ACTIVITY - From the first line to the last, please reproduce the material exactly, skipping the pictures.

AVAILABLE DATA -

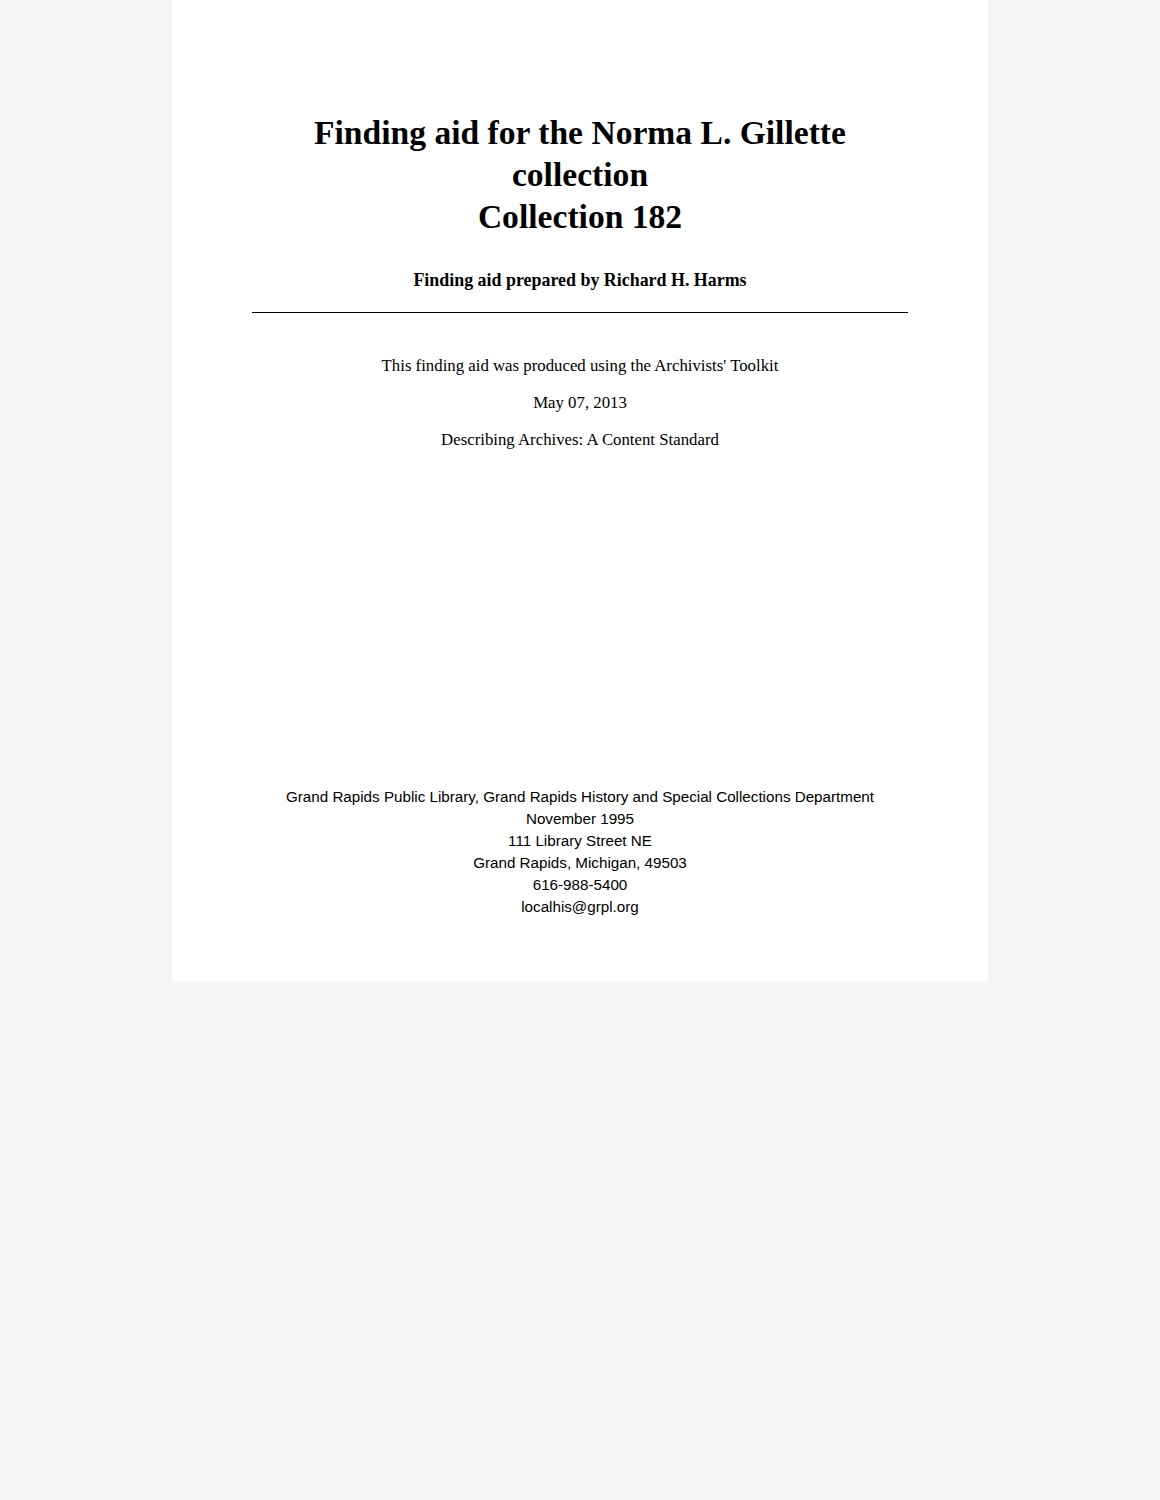Finding aid for the Norma L. Gillette collection
Collection 182
Finding aid prepared by Richard H. Harms
This finding aid was produced using the Archivists' Toolkit
May 07, 2013
Describing Archives: A Content Standard
Grand Rapids Public Library, Grand Rapids History and Special Collections Department
November 1995
111 Library Street NE
Grand Rapids, Michigan, 49503
616-988-5400
localhis@grpl.org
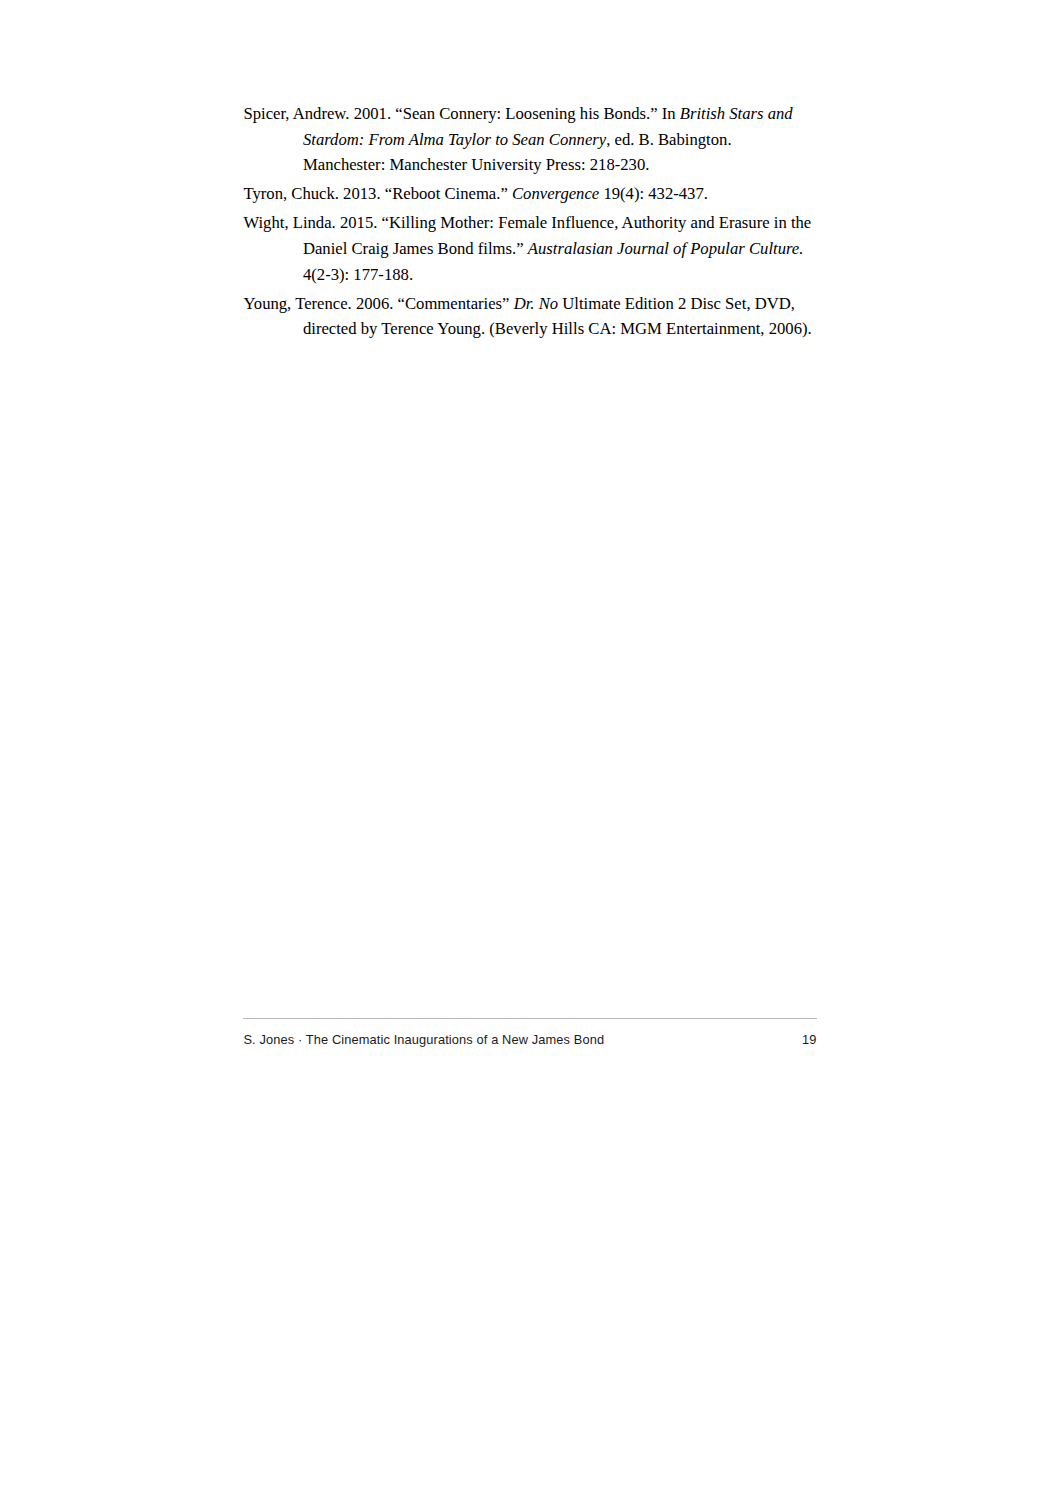Spicer, Andrew. 2001. “Sean Connery: Loosening his Bonds.” In British Stars and Stardom: From Alma Taylor to Sean Connery, ed. B. Babington. Manchester: Manchester University Press: 218-230.
Tyron, Chuck. 2013. “Reboot Cinema.” Convergence 19(4): 432-437.
Wight, Linda. 2015. “Killing Mother: Female Influence, Authority and Erasure in the Daniel Craig James Bond films.” Australasian Journal of Popular Culture. 4(2-3): 177-188.
Young, Terence. 2006. “Commentaries” Dr. No Ultimate Edition 2 Disc Set, DVD, directed by Terence Young. (Beverly Hills CA: MGM Entertainment, 2006).
S. Jones · The Cinematic Inaugurations of a New James Bond 19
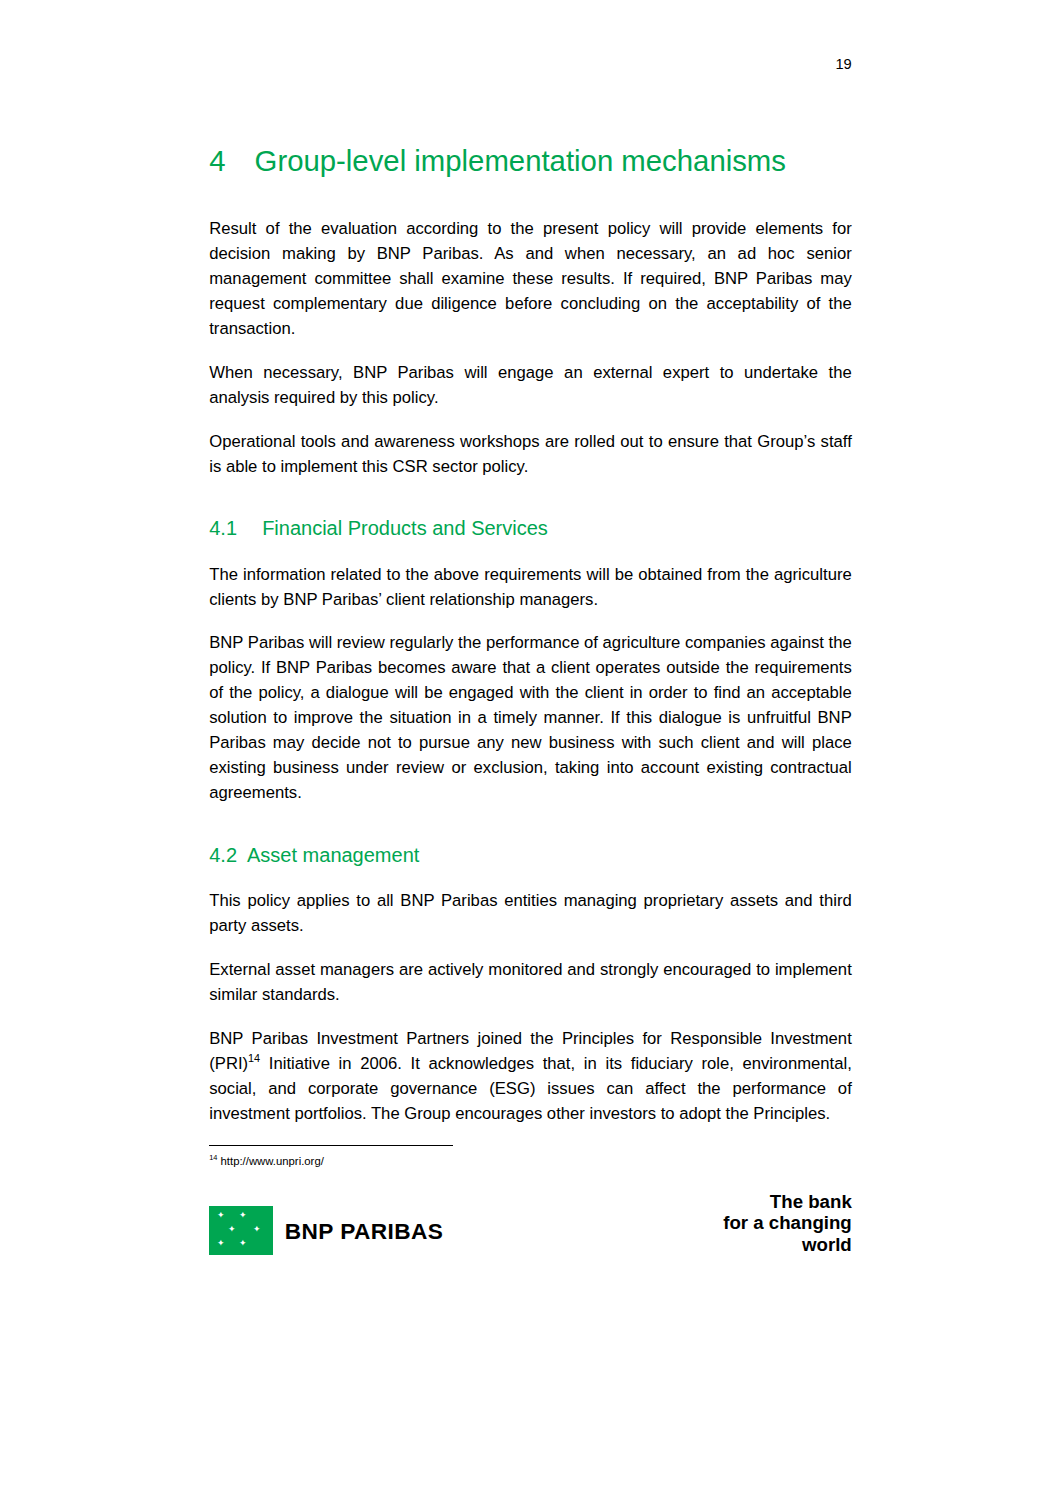19
4 Group-level implementation mechanisms
Result of the evaluation according to the present policy will provide elements for decision making by BNP Paribas. As and when necessary, an ad hoc senior management committee shall examine these results. If required, BNP Paribas may request complementary due diligence before concluding on the acceptability of the transaction.
When necessary, BNP Paribas will engage an external expert to undertake the analysis required by this policy.
Operational tools and awareness workshops are rolled out to ensure that Group’s staff is able to implement this CSR sector policy.
4.1 Financial Products and Services
The information related to the above requirements will be obtained from the agriculture clients by BNP Paribas’ client relationship managers.
BNP Paribas will review regularly the performance of agriculture companies against the policy. If BNP Paribas becomes aware that a client operates outside the requirements of the policy, a dialogue will be engaged with the client in order to find an acceptable solution to improve the situation in a timely manner. If this dialogue is unfruitful BNP Paribas may decide not to pursue any new business with such client and will place existing business under review or exclusion, taking into account existing contractual agreements.
4.2 Asset management
This policy applies to all BNP Paribas entities managing proprietary assets and third party assets.
External asset managers are actively monitored and strongly encouraged to implement similar standards.
BNP Paribas Investment Partners joined the Principles for Responsible Investment (PRI)14 Initiative in 2006. It acknowledges that, in its fiduciary role, environmental, social, and corporate governance (ESG) issues can affect the performance of investment portfolios. The Group encourages other investors to adopt the Principles.
14 http://www.unpri.org/
✦ ✦ ✦ ✦ ✦ ✦
BNP PARIBAS
The bank
for a changing
world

ANSWER FOR THIS EXERCISE -
Finding aid for the Norma L. Gillette collection
Collection 182
Finding aid prepared by Richard H. Harms
This finding aid was produced using the Archivists' Toolkit
May 07, 2013
Describing Archives: A Content Standard
Grand Rapids Public Library, Grand Rapids History and Special Collections Department
November 1995
111 Library Street NE
Grand Rapids, Michigan, 49503
616-988-5400
localhis@grpl.org
Spicer, Andrew. 2001. “Sean Connery: Loosening his Bonds.” In British Stars and Stardom: From Alma Taylor to Sean Connery, ed. B. Babington. Manchester: Manchester University Press: 218-230.
Tyron, Chuck. 2013. “Reboot Cinema.” Convergence 19(4): 432-437.
Wight, Linda. 2015. “Killing Mother: Female Influence, Authority and Erasure in the Daniel Craig James Bond films.” Australasian Journal of Popular Culture. 4(2-3): 177-188.
Young, Terence. 2006. “Commentaries” Dr. No Ultimate Edition 2 Disc Set, DVD, directed by Terence Young. (Beverly Hills CA: MGM Entertainment, 2006).
S. Jones · The Cinematic Inaugurations of a New James Bond 19
19
4 Group-level implementation mechanisms
Result of the evaluation according to the present policy will provide elements for decision making by BNP Paribas. As and when necessary, an ad hoc senior management committee shall examine these results. If required, BNP Paribas may request complementary due diligence before concluding on the acceptability of the transaction.
When necessary, BNP Paribas will engage an external expert to undertake the analysis required by this policy.
Operational tools and awareness workshops are rolled out to ensure that Group’s staff is able to implement this CSR sector policy.
4.1 Financial Products and Services
The information related to the above requirements will be obtained from the agriculture clients by BNP Paribas’ client relationship managers.
BNP Paribas will review regularly the performance of agriculture companies against the policy. If BNP Paribas becomes aware that a client operates outside the requirements of the policy, a dialogue will be engaged with the client in order to find an acceptable solution to improve the situation in a timely manner. If this dialogue is unfruitful BNP Paribas may decide not to pursue any new business with such client and will place existing business under review or exclusion, taking into account existing contractual agreements.
4.2 Asset management
This policy applies to all BNP Paribas entities managing proprietary assets and third party assets.
External asset managers are actively monitored and strongly encouraged to implement similar standards.
BNP Paribas Investment Partners joined the Principles for Responsible Investment (PRI)14 Initiative in 2006. It acknowledges that, in its fiduciary role, environmental, social, and corporate governance (ESG) issues can affect the performance of investment portfolios. The Group encourages other investors to adopt the Principles.
14 http://www.unpri.org/
✦ ✦ ✦ ✦ ✦ ✦
BNP PARIBAS
The bank
for a changing
world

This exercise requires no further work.